1. WRAP Report: New estimates for household food and drink waste in the UK


Photo: USDA


Lincalderon picture
I heartily agree with all that was stated here. What each person throws out in restaurants as well as in some homes would help feed the homeless. From the restaurant, try to take it home - even most motel rooms have refrigerators these days. If you go thru a buffet, take just what you can eat and go back for seconds if you finish it all. All restaurants should have a way to contribute to food banks and homeless shelters. I have heard that health laws scare some of them from giving to shelters.

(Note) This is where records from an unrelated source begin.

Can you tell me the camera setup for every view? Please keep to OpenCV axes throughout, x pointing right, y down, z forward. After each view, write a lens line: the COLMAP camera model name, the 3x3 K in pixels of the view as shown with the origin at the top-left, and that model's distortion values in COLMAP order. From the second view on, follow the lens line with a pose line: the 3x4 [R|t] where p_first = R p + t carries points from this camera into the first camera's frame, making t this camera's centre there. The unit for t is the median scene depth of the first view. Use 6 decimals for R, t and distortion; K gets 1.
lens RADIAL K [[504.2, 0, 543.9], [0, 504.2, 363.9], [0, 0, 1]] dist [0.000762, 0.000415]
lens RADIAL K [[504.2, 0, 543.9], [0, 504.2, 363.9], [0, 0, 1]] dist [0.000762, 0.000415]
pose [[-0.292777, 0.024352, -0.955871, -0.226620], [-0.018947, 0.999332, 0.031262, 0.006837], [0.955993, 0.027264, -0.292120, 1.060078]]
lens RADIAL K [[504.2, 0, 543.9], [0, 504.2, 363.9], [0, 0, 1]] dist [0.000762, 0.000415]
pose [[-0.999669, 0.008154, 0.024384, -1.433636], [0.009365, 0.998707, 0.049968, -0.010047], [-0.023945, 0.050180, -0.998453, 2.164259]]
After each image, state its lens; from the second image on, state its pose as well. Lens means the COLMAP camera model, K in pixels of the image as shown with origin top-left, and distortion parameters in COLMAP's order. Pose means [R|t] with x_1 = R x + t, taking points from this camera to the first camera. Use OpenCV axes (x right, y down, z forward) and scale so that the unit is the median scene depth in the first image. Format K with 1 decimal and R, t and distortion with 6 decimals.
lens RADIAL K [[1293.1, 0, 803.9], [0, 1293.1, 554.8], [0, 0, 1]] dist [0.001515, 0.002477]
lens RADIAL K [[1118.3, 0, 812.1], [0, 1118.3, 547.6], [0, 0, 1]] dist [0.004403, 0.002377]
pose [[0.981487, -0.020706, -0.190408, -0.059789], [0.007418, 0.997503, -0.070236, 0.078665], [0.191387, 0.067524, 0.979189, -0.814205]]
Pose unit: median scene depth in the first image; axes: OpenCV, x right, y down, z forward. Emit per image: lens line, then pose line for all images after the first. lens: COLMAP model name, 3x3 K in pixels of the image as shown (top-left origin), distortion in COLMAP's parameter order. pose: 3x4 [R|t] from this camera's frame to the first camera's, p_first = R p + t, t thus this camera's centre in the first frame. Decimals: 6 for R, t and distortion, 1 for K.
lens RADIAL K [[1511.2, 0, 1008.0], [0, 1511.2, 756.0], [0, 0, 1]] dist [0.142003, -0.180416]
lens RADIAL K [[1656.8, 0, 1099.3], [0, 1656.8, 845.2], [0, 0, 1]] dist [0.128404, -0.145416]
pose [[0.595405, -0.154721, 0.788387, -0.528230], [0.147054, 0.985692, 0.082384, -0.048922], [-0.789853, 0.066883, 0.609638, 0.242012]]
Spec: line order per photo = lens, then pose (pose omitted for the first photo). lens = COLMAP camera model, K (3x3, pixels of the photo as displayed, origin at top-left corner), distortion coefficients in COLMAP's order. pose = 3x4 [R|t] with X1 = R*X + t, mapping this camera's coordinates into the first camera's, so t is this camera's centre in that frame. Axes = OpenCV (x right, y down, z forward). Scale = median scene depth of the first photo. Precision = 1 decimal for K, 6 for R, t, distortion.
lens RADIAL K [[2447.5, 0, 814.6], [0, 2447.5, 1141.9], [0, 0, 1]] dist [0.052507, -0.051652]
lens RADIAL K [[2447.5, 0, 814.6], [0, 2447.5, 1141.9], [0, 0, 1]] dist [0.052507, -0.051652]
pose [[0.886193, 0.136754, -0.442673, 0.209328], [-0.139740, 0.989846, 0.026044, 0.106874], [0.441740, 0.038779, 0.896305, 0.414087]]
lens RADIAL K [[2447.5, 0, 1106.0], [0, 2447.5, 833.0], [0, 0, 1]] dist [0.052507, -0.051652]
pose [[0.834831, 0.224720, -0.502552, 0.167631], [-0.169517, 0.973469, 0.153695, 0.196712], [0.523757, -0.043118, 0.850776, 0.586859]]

If that is the case, we need to change the law in some way that they wouldn't be held liable unless proven the food was faulty when it left their establishment.
jamalogist picture
Here's what I think of, when I hear Food Waste: Restaurants with slight errors in how something was plated, wrong sauce, well vs medium well, and so on -- I often see those plates tossed in the trash, then new ones whipped up. What a shame, otherwise great food, in some cases from top-notch ingredients. Similarly with buffet that daily throws everything out around, either 6pm (if in a business district) or 9pm (like whole foods), when many of those items one would eat in the home for several days and are still perfectly good. Also, conferences or catered work events chronically over-order to ensure enough for everyone, but typically have no mechanism for disposing of the surplus, particularly when most attendees are business folks who travel in, and are not in a position to take any of it home. There should be some relationship between food banks, charities, soup kitchens, and the like, and the unneeded prepared food from these various sources.